• Opdracht 1
Vanaf welke datum betaalt de kinderbijslaginstelling volgens het tekstfragment de bijslag aan de vader?
:: Tekstfragment
Situatie
Een kinderbijslaginstelling betaalt voor een kind de kinderbijslag aan de moeder, in hoofde van de moeder omdat de vader zelfstandige is. De moeder en het kind wonen sinds geruime tijd alleen.
Op 28 mei 2001 gaat het kind bij zijn vader wonen en op 22 juni 2001 neemt de stiefmoeder van het kind contact op met de kinderbijslaginstelling met de mededeling dat het kind nu ten haar laste is.
De kinderbijslaginstelling blijft echter verder aan de moeder van het kind betalen en wacht tot de vader zelf de bijslag vraagt op 30 augustus 2001 om vanaf 1 september 2001 de bijslag aan de vader te betalen.
Advies
De opeising van de kinderbijslag dient door de vader zelf te gebeuren.
Rechtvaardiging
Wanneer de twee ouders, die niet samenwonen, het ouderlijke gezag gezamenlijk uitoefenen over een kind dat bij één van hen wordt opgevoed in de zin van artikel 374 van het Burgerlijk Wetboek, gaat men ervan uit dat ze beiden het kind opvoeden; op die manier is de moeder de bijslagtrekkende.
::::
:: Aangeleverde lijst
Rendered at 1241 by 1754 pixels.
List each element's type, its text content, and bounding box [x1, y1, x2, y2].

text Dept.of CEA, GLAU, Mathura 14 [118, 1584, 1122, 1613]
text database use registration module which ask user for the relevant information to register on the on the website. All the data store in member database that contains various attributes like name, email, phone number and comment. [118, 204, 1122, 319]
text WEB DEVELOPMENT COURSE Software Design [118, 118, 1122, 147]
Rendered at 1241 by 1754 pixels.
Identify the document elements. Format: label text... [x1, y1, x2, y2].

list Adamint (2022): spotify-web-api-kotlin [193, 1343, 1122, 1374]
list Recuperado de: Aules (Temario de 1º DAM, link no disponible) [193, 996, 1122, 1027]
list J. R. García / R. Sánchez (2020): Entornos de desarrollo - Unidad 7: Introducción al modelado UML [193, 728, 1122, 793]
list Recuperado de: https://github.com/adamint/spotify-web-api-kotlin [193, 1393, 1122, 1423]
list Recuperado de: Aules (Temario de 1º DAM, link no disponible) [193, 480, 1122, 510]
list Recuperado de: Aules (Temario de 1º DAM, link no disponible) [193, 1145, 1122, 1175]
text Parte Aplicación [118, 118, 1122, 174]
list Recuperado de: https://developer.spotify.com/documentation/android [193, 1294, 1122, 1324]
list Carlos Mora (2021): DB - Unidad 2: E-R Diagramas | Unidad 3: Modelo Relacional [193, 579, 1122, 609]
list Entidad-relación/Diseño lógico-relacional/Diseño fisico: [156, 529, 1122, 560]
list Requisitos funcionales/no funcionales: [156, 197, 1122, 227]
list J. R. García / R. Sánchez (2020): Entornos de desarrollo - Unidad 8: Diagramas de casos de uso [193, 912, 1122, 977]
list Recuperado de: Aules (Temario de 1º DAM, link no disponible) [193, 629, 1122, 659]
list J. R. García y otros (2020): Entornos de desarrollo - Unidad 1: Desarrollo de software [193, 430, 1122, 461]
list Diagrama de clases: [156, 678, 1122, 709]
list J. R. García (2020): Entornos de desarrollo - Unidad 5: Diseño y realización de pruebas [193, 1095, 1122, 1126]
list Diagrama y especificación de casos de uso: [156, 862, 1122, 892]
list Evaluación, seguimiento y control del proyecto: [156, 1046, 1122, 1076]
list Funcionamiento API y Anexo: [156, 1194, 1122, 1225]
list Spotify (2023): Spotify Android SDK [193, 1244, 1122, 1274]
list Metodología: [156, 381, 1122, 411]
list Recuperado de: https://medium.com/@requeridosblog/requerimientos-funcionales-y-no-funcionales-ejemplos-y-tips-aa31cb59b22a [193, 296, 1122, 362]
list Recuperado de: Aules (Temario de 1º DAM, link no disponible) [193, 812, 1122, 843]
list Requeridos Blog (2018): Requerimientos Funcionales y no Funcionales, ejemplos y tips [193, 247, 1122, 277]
::::
• Opdracht 2
Schrijf de regels van de lijst over, van het begin van de lijst tot en met de regel die "Identify the document" bevat.

• Volledige oplossing 1
Vanaf 1 september 2001.

• Volledige oplossing 2
Rendered at 1241 by 1754 pixels.
List each element's type, its text content, and bounding box [x1, y1, x2, y2].

text Dept.of CEA, GLAU, Mathura 14 [118, 1584, 1122, 1613]
text database use registration module which ask user for the relevant information to register on the on the website. All the data store in member database that contains various attributes like name, email, phone number and comment. [118, 204, 1122, 319]
text WEB DEVELOPMENT COURSE Software Design [118, 118, 1122, 147]
Rendered at 1241 by 1754 pixels.
Identify the document elements. Format: label text... [x1, y1, x2, y2].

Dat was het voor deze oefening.